FIG. 7 shows another embodiment of the present invention.
FIG. The embodiment of FIG.
Extends horizontally from one fuel supply rail 33b, but in the present embodiment, the fuel supply rail 33b
The example which extended in the vertical direction inside the inside is shown.

Although the embodiment of the present invention has been described above, the present invention is not limited to this, and various modifications can be made. For example, in the above embodiment, an example in which the invention is applied to an outboard motor is described, but the invention is also applicable to an automobile. Further, the present invention is not limited to a two-cycle engine, and is applicable to a four-cycle engine.
Further, the present invention is not limited to the V-type engine, but can be applied to an in-line engine.

[0021]

As is apparent from the above description, according to the first to fourth aspects of the present invention, fuel pressure pulsation can be reduced even when a high-pressure fuel pipe using a large number of metal pipes is used.
The fuel injection amount can be controlled with high accuracy, and accurate air-fuel ratio control can be performed. According to the invention as set forth in claim 5, a plurality of cylinders form a V bank with the crankshaft arranged vertically. It is arranged in two rows and can be suitably adopted for the engine.

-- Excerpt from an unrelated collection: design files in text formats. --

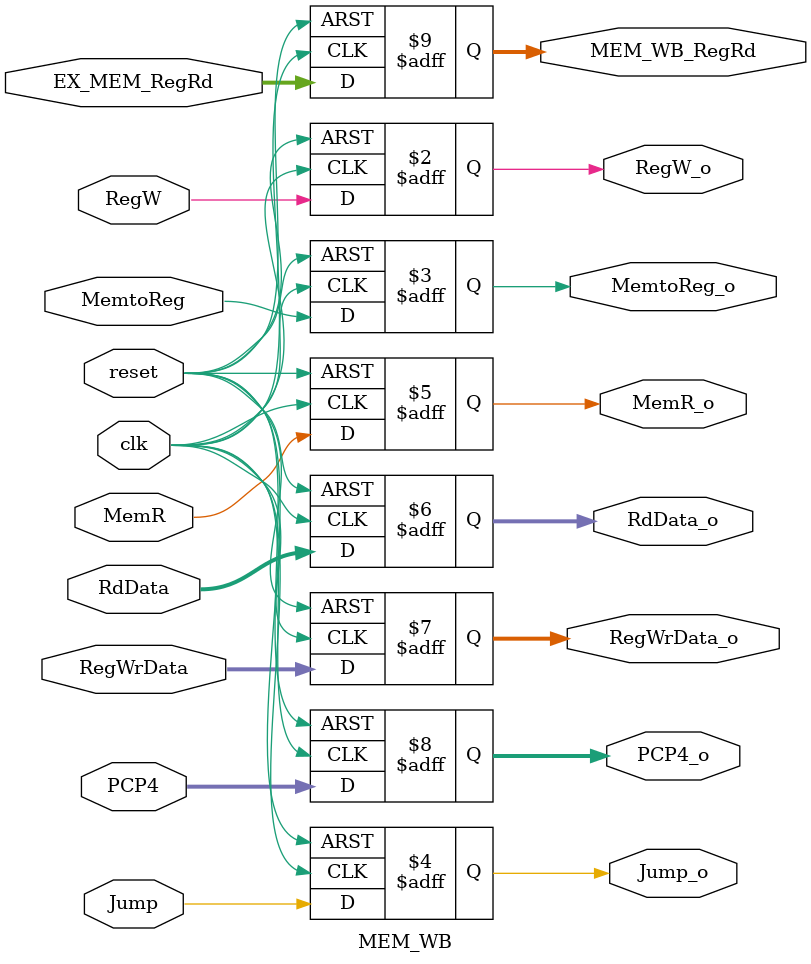
<source format=v>
module IF_ID(clk, reset, flush, PC, PCP4, instr, PC_out, instr_out, PCP4_out, IF_ID_Write);
    input clk, reset, flush, IF_ID_Write;
    input [31:0] PC,PCP4,instr;
    output reg [31:0] PC_out, instr_out, PCP4_out;

    always@(posedge clk or posedge reset) begin
        if (IF_ID_Write) begin
            if(reset || flush) begin
                PC_out <= 32'd0;
                instr_out <= 32'd0;
                PCP4_out <= 32'd0;
            end
            else begin
                PC_out <= PC;
                instr_out <= instr;
                PCP4_out <= PCP4;
            end
        end
    end
endmodule


module ID_EX(clk, reset, flush, PC, PCP4, fun7, fun3, RegW, MemtoReg, MemW, MemR, Branch, Jump, Opcode, ALUOp, ALUSrc, A, B, IF_ID_Imm, IF_ID_RegRs1, IF_ID_RegRs2, IF_ID_RegRd, 
    PC_out, PCP4_out, fun7_o, fun3_o, RegW_o, MemtoReg_o, MemW_o, MemR_o, Branch_o, Jump_o, Opcode_o, ALUOp_o, ALUSrc_o, A_o, B_o, ID_EX_Imm, ID_EX_RegRs1, ID_EX_RegRs2, ID_EX_RegRd, ID_EX_Write);
    
    input clk, reset, flush, fun7, RegW, MemtoReg, MemW, MemR, Branch, Jump, ALUSrc, ID_EX_Write;
    input [2:0] fun3;
    input [1:0] ALUOp;
    input [6:0] Opcode;
    input [31:0] A,B, IF_ID_Imm, PC, PCP4;
    input [4:0] IF_ID_RegRs1, IF_ID_RegRs2, IF_ID_RegRd;
    output reg RegW_o, MemtoReg_o, MemW_o, MemR_o, Branch_o, Jump_o, ALUSrc_o, fun7_o;
    output reg [2:0] fun3_o;
    output reg [1:0] ALUOp_o;
    output reg [6:0] Opcode_o;
    output reg [31:0] A_o,B_o, ID_EX_Imm, PC_out, PCP4_out;
    output reg [4:0] ID_EX_RegRs1, ID_EX_RegRs2, ID_EX_RegRd;

    always@(posedge clk or posedge reset) begin
        if (ID_EX_Write) begin
            if(reset || flush) begin
                {RegW_o, MemtoReg_o, MemW_o, MemR_o, Branch_o, Jump_o, ALUSrc_o, ALUOp_o, Opcode_o, fun7_o, fun3_o, A_o, B_o, ID_EX_Imm, PC_out, PCP4_out, ID_EX_RegRs1, ID_EX_RegRs2, ID_EX_RegRd} 
                    <= {1'b0, 1'b0, 1'b0, 1'b0, 1'b0, 1'b0, 1'b0, 2'd0, 7'd0, 1'b0, 3'd0, 32'd0, 32'd0, 32'd0, 32'd0, 32'd0, 5'd0, 5'd0, 5'd0};
            end
            else begin
                {RegW_o, MemtoReg_o, MemW_o, MemR_o, Branch_o, Jump_o, ALUSrc_o, ALUOp_o, Opcode_o, fun7_o, fun3_o, A_o, B_o, ID_EX_Imm, PC_out, PCP4_out, ID_EX_RegRs1, ID_EX_RegRs2, ID_EX_RegRd} 
                    <= {RegW, MemtoReg, MemW, MemR, Branch, Jump, ALUSrc, ALUOp, Opcode, fun7, fun3, A, B, IF_ID_Imm, PC, PCP4, IF_ID_RegRs1, IF_ID_RegRs2, IF_ID_RegRd};
            end
        end
    end

endmodule


module EX_MEM(clk, reset, PCP4, RegW, MemtoReg, MemW, MemR, Branch, Jump, ALUResult, MemWrData, ID_EX_RegRd, PCP4_o, RegW_o, MemtoReg_o, MemW_o, MemR_o, Branch_o, Jump_o, ALUResult_o, MemWrData_o, EX_MEM_RegRd);
    input clk, reset, RegW, MemtoReg, MemW, MemR, Branch, Jump;
    input [31:0] ALUResult, MemWrData, PCP4;
    input [4:0] ID_EX_RegRd;
    output reg RegW_o, MemtoReg_o, MemW_o, MemR_o, Branch_o, Jump_o;
    output reg [31:0] ALUResult_o, MemWrData_o, PCP4_o;
    output reg [4:0] EX_MEM_RegRd;

    always@(posedge clk or posedge reset) begin
        if(reset) begin
            {PCP4_o, RegW_o, MemtoReg_o, MemW_o, MemR_o, Branch_o, Jump_o, ALUResult_o, MemWrData_o, EX_MEM_RegRd} 
                <= {32'd0, 1'b0, 1'b0, 1'b0, 1'b0, 1'b0, 1'b0, 32'd0, 32'd0, 5'd0};
        end
        else begin
            {PCP4_o, RegW_o, MemtoReg_o, MemW_o, MemR_o, Branch_o, Jump_o, ALUResult_o, MemWrData_o, EX_MEM_RegRd} 
                <= {PCP4, RegW, MemtoReg, MemW, MemR, Branch, Jump, ALUResult, MemWrData, ID_EX_RegRd};            
        end
    end

endmodule


module MEM_WB(clk, reset, PCP4, RegW, MemtoReg, MemR, Jump, RdData, RegWrData, EX_MEM_RegRd, PCP4_o, RegW_o, MemtoReg_o, MemR_o, Jump_o, RdData_o, RegWrData_o, MEM_WB_RegRd);
    input clk, reset, RegW, MemtoReg, Jump, MemR;
    input [31:0] RdData, RegWrData, PCP4;
    input [4:0] EX_MEM_RegRd;
    output reg RegW_o, MemtoReg_o, Jump_o, MemR_o;
    output reg [31:0] RdData_o, RegWrData_o, PCP4_o;
    output reg [4:0] MEM_WB_RegRd;

    always@(posedge clk or posedge reset) begin
        if(reset) begin
            {PCP4_o, RegW_o, MemtoReg_o, Jump_o, MemR_o, RdData_o, RegWrData_o, MEM_WB_RegRd} <= {32'd0, 1'b0, 1'b0, 1'b0, 1'b0, 32'd0, 32'd0, 5'd0};
        end
        else begin
            {PCP4_o, RegW_o, MemtoReg_o, Jump_o, MemR_o, RdData_o, RegWrData_o, MEM_WB_RegRd} <= {PCP4, RegW, MemtoReg, Jump, MemR, RdData, RegWrData, EX_MEM_RegRd};
        end
    end 
endmodule
</source>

[Brief description of the drawings]

FIG. 1 is a schematic view of an outboard motor showing one embodiment of an in-cylinder fuel injection engine according to the present invention, wherein FIG. 1 (A) is a plan view of the engine, and FIG. Longitudinal sectional view along line B,
FIG. (C) is a side view of the outboard motor, and FIG. (D) is a configuration diagram of the fuel supply system.

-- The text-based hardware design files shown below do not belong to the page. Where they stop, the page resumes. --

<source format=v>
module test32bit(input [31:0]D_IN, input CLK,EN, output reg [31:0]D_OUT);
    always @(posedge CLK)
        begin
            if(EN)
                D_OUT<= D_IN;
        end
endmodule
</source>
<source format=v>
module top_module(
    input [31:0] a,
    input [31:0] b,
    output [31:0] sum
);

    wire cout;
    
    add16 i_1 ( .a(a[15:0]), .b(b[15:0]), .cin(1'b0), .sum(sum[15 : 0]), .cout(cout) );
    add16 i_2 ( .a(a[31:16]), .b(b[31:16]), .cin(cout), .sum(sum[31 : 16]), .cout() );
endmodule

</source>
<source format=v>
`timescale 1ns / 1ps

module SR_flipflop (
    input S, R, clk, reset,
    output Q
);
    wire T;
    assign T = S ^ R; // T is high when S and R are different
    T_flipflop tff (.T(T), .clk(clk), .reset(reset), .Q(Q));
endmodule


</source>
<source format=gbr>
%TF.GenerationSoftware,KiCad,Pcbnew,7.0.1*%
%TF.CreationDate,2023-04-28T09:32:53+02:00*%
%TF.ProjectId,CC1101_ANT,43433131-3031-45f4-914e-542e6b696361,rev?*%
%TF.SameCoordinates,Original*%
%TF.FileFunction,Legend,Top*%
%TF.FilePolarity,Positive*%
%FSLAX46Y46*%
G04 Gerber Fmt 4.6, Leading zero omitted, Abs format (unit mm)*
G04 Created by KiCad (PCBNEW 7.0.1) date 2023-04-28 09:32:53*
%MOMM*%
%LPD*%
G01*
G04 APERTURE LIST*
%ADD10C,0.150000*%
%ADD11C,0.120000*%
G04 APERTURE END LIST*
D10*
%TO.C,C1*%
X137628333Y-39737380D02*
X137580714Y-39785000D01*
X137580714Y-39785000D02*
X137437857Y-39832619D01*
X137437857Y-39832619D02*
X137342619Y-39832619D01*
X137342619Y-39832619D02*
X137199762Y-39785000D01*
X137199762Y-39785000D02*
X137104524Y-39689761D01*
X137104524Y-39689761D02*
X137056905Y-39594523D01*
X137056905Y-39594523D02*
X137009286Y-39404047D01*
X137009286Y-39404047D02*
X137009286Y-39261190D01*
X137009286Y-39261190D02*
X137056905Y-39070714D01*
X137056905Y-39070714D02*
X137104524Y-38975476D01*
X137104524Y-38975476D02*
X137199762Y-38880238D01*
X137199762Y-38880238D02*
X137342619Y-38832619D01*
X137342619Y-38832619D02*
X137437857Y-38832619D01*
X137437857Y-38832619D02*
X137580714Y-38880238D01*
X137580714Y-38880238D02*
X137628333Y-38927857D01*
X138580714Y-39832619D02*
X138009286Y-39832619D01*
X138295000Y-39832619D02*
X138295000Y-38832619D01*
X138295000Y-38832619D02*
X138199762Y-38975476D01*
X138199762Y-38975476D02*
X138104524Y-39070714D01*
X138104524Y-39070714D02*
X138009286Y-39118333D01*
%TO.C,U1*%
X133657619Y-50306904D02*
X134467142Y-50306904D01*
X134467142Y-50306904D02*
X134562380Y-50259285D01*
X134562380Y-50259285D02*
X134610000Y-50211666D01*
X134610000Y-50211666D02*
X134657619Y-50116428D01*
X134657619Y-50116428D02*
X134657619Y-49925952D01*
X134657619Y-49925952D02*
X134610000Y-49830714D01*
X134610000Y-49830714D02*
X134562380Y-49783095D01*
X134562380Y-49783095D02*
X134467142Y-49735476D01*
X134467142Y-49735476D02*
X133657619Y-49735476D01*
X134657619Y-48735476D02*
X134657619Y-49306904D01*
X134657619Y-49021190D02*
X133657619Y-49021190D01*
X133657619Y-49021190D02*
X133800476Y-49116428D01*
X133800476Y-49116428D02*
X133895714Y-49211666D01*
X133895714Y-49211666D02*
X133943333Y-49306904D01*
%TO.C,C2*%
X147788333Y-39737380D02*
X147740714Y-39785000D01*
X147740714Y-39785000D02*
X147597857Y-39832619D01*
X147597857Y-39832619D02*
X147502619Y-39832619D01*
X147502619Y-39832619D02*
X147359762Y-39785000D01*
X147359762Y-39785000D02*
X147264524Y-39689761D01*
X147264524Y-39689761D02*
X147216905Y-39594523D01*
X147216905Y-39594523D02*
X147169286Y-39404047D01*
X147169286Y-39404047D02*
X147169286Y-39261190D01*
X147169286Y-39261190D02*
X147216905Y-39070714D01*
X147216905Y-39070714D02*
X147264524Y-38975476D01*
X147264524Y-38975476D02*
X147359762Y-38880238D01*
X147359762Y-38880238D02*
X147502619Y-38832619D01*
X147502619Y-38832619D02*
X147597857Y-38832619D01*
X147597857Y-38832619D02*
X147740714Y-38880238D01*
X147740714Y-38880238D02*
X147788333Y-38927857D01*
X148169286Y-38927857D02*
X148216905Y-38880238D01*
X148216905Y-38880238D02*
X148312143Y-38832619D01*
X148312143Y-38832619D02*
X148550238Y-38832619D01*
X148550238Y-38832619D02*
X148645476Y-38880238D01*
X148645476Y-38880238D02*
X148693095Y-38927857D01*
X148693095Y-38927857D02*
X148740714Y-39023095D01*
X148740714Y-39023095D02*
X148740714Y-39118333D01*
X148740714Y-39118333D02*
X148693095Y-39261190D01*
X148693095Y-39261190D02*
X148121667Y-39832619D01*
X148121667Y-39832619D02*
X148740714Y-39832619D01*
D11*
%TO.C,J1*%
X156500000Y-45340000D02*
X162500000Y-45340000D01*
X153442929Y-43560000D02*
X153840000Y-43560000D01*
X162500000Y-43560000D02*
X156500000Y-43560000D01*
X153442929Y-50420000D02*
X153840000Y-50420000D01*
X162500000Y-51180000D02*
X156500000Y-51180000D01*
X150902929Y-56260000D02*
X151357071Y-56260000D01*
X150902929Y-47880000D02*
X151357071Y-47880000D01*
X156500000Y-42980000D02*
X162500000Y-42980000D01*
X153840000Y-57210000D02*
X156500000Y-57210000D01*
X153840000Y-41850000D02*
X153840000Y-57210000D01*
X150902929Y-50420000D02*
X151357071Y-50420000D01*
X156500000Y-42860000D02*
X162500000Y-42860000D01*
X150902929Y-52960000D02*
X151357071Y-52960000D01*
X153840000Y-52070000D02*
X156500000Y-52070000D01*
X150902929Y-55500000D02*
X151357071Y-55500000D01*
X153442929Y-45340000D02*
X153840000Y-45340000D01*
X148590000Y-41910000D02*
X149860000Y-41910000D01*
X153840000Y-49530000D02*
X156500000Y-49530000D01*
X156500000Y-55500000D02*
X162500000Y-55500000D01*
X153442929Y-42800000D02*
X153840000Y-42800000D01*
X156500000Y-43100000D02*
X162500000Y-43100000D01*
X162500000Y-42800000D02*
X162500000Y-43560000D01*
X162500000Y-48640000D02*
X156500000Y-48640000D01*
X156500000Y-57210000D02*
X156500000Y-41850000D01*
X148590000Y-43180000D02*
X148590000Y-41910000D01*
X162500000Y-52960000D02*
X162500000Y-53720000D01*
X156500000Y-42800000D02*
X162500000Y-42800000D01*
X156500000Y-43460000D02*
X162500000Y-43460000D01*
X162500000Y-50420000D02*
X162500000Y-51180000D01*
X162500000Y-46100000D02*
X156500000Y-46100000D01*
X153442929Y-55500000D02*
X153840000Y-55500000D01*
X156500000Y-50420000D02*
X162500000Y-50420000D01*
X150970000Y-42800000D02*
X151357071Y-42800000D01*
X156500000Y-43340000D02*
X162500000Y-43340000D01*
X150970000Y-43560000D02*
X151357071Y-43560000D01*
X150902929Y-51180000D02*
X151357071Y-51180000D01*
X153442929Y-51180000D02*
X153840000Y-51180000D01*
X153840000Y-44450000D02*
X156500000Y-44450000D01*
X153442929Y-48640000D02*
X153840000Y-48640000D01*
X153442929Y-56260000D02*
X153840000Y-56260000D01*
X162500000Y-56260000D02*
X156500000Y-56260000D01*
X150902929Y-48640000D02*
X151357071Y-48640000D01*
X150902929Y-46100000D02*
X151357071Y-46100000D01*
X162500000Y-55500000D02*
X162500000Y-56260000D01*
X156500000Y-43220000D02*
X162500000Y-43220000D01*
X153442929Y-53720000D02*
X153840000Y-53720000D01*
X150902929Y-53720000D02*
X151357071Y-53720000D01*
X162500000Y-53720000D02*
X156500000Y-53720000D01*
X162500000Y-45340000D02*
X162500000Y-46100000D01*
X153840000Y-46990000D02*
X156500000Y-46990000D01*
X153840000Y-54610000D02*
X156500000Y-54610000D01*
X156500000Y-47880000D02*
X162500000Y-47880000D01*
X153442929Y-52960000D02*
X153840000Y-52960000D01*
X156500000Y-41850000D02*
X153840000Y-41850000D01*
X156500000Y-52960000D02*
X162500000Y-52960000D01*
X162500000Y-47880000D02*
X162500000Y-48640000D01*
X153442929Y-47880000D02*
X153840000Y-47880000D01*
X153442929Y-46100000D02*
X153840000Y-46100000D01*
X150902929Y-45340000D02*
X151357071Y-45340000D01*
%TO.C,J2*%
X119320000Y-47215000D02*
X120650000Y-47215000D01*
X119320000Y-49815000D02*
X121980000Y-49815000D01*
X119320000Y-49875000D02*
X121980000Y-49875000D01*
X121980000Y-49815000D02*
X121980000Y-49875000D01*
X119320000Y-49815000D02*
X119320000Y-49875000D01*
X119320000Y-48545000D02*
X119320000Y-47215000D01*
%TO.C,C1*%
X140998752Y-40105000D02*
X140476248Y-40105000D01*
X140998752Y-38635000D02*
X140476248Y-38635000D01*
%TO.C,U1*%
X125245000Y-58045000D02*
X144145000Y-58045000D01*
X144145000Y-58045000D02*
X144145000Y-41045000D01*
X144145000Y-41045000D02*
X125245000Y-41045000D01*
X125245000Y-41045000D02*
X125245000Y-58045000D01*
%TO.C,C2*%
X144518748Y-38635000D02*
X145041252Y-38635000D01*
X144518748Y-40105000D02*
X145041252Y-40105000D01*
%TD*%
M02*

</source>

FIG. 2 is a plan view of the engine of FIG.

FIG. 3 is a diagram viewed from a Y direction in FIG. 2;

FIG. 4 is a plan view of FIG. 3;

5 shows the high pressure hose and the pulsation damper, FIG.
5A is a side view, and FIG. 5B is a cross-sectional view.

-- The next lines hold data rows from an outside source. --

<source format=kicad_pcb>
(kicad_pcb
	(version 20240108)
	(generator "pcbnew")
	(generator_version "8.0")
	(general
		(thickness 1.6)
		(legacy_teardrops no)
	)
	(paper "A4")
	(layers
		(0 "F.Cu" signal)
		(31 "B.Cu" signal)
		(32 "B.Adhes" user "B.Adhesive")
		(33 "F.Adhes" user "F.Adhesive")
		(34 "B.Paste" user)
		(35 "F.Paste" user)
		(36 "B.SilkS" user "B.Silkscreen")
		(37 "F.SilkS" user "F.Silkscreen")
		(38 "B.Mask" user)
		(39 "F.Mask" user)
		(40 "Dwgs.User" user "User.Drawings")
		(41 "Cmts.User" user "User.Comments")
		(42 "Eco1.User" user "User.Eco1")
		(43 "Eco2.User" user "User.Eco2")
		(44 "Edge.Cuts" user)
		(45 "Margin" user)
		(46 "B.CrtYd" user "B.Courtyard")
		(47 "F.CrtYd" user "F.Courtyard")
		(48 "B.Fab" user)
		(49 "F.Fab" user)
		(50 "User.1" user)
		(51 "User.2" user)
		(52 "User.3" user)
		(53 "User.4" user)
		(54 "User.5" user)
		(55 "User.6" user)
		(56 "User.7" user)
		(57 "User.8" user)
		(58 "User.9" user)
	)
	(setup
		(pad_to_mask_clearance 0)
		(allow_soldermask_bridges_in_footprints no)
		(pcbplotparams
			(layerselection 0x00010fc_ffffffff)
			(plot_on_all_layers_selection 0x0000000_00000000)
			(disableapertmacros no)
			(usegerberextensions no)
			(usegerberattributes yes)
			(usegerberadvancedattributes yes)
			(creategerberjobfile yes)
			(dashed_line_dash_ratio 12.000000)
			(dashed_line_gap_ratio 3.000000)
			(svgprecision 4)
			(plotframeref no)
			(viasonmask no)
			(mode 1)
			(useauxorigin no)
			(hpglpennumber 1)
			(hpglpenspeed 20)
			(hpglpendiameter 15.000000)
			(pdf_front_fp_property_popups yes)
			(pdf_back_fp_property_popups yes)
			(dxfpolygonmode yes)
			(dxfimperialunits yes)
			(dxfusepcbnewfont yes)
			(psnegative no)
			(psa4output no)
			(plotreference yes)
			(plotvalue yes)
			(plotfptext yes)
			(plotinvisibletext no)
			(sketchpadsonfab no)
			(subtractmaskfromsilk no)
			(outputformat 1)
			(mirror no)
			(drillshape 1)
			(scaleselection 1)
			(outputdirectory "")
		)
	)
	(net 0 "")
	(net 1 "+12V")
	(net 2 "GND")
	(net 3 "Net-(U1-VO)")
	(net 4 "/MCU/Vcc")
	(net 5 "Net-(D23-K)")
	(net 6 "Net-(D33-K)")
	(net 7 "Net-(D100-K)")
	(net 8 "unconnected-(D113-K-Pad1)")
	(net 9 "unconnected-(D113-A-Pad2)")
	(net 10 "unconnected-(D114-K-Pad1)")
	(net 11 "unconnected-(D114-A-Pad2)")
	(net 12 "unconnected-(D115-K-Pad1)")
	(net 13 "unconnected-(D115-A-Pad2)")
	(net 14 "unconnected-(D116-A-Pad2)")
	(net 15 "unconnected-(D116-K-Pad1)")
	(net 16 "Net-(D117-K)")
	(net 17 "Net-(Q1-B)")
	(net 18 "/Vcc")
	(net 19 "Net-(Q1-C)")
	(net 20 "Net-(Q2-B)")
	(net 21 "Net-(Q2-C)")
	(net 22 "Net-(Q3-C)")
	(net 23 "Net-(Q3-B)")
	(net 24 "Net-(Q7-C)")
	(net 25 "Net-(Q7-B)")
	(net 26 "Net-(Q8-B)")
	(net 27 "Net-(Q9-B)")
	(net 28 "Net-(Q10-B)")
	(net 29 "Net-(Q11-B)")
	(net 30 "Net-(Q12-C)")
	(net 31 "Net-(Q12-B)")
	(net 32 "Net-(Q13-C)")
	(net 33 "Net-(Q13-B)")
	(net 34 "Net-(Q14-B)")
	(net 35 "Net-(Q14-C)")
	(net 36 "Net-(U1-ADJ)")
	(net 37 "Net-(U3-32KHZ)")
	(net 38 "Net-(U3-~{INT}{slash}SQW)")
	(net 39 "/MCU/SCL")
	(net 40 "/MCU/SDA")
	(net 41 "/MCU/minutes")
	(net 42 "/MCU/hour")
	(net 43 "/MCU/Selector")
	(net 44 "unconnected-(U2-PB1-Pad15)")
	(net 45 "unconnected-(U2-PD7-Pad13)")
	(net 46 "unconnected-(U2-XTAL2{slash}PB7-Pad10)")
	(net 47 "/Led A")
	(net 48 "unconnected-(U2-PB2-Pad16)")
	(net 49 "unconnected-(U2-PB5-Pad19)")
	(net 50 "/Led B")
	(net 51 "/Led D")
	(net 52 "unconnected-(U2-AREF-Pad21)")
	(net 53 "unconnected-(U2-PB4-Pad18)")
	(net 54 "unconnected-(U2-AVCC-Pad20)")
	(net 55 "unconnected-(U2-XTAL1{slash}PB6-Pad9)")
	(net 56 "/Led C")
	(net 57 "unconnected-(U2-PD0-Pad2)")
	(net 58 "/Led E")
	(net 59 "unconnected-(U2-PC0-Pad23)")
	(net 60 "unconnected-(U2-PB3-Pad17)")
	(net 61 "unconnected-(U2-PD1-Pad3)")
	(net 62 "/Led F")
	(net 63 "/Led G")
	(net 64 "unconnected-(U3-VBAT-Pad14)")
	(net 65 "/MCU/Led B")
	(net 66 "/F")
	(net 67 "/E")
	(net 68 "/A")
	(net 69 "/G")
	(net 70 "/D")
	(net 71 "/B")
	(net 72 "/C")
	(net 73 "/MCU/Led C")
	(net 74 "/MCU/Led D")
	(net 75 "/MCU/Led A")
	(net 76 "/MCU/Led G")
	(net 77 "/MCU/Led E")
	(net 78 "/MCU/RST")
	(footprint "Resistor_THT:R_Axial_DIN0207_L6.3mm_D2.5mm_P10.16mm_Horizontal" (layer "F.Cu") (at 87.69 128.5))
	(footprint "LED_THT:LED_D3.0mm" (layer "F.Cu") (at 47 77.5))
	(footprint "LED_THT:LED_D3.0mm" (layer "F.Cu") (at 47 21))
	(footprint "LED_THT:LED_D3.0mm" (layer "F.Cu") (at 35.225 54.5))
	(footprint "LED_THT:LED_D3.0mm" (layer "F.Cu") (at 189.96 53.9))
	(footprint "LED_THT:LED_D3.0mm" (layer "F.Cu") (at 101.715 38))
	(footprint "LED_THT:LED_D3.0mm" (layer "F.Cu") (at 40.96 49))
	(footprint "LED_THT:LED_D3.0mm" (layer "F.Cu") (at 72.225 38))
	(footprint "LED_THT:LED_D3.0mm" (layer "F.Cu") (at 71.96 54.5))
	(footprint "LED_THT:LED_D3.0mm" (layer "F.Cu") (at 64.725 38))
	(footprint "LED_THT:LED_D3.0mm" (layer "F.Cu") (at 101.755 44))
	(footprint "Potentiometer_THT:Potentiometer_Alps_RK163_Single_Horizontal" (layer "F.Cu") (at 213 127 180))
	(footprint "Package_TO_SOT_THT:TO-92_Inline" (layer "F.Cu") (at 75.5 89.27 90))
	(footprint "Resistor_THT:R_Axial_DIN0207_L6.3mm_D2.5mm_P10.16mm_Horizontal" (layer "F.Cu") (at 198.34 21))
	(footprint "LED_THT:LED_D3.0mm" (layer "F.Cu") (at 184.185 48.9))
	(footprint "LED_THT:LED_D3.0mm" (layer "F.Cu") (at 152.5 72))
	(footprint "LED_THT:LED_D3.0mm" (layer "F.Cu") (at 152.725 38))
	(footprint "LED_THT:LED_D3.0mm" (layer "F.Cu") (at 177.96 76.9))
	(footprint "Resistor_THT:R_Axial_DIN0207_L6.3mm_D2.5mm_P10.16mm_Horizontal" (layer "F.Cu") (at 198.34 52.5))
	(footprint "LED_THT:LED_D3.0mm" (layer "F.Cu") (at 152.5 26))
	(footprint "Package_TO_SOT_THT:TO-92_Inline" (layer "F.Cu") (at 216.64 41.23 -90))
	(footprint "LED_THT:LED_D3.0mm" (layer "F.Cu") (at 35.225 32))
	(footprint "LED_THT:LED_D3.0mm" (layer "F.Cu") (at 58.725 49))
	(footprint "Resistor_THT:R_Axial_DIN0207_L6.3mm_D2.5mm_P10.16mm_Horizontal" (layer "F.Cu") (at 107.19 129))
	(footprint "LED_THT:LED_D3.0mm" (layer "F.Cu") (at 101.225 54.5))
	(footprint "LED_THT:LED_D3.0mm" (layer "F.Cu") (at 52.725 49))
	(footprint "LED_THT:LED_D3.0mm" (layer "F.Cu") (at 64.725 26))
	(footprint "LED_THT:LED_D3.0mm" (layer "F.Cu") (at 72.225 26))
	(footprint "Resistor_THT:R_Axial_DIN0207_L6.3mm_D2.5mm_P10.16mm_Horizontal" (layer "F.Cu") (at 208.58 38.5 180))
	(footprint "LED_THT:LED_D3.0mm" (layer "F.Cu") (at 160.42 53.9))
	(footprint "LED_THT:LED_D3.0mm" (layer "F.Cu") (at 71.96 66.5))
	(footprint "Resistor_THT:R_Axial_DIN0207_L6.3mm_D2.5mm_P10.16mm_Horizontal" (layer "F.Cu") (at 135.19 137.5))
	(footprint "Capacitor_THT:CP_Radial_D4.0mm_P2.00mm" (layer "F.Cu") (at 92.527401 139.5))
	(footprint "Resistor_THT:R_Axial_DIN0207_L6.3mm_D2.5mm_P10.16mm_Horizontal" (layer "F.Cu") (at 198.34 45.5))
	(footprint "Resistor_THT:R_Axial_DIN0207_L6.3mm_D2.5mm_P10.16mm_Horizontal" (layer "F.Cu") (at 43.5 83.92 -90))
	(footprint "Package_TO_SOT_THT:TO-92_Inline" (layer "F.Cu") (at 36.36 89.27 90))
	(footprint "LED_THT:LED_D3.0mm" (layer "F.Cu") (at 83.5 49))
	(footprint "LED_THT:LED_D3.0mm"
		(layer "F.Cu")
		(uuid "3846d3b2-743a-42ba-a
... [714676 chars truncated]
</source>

FIG. 6 is a diagram for explaining an effect of the present invention.

FIG. 7 is a view similar to FIG. 3, showing another embodiment of the present invention.

[Explanation of symbols]

 8 ... Cylinder head 10 ... Crank shaft 13 ... Fuel injection valve 32 ... High pressure fuel pump 33a, 33b ... Fuel supply rail 49, 76 ... High pressure hose

Claims (5)

[Claims] An in-cylinder fuel injection type engine for supplying high-pressure fuel pressurized by a high-pressure fuel pump to an injector via a high-pressure fuel pipe, a high-pressure hose having contractibility is connected to a part of the high-pressure fuel pipe. An in-cylinder fuel injection engine characterized in that: 2. The in-cylinder fuel injection engine according to claim 1, wherein a high pressure hose is connected to a dead end of said high pressure fuel pipe. 3. The in-cylinder fuel injection engine according to claim 1, wherein a high-pressure hose is connected between a fuel supply rail on which the injector is mounted and a high-pressure fuel pump. 4. The high-pressure hose comprises an inner tube made of an elastic material, a resin fiber layer laminated on an outer periphery of the inner tube, and a protective layer laminated on an outer periphery of the resin fiber layer. 4. The in-cylinder fuel injection engine according to claim 1, wherein: 5. The fuel supply system according to claim 1, wherein the engine is arranged in two rows such that a crankshaft is vertically arranged and a plurality of cylinders form a V bank, and the fuel supply rails are fixed to cylinder heads of each row. 5. The in-cylinder fuel injection engine according to claim 1, wherein a high-pressure hose is connected to a lower portion of at least one of the rails.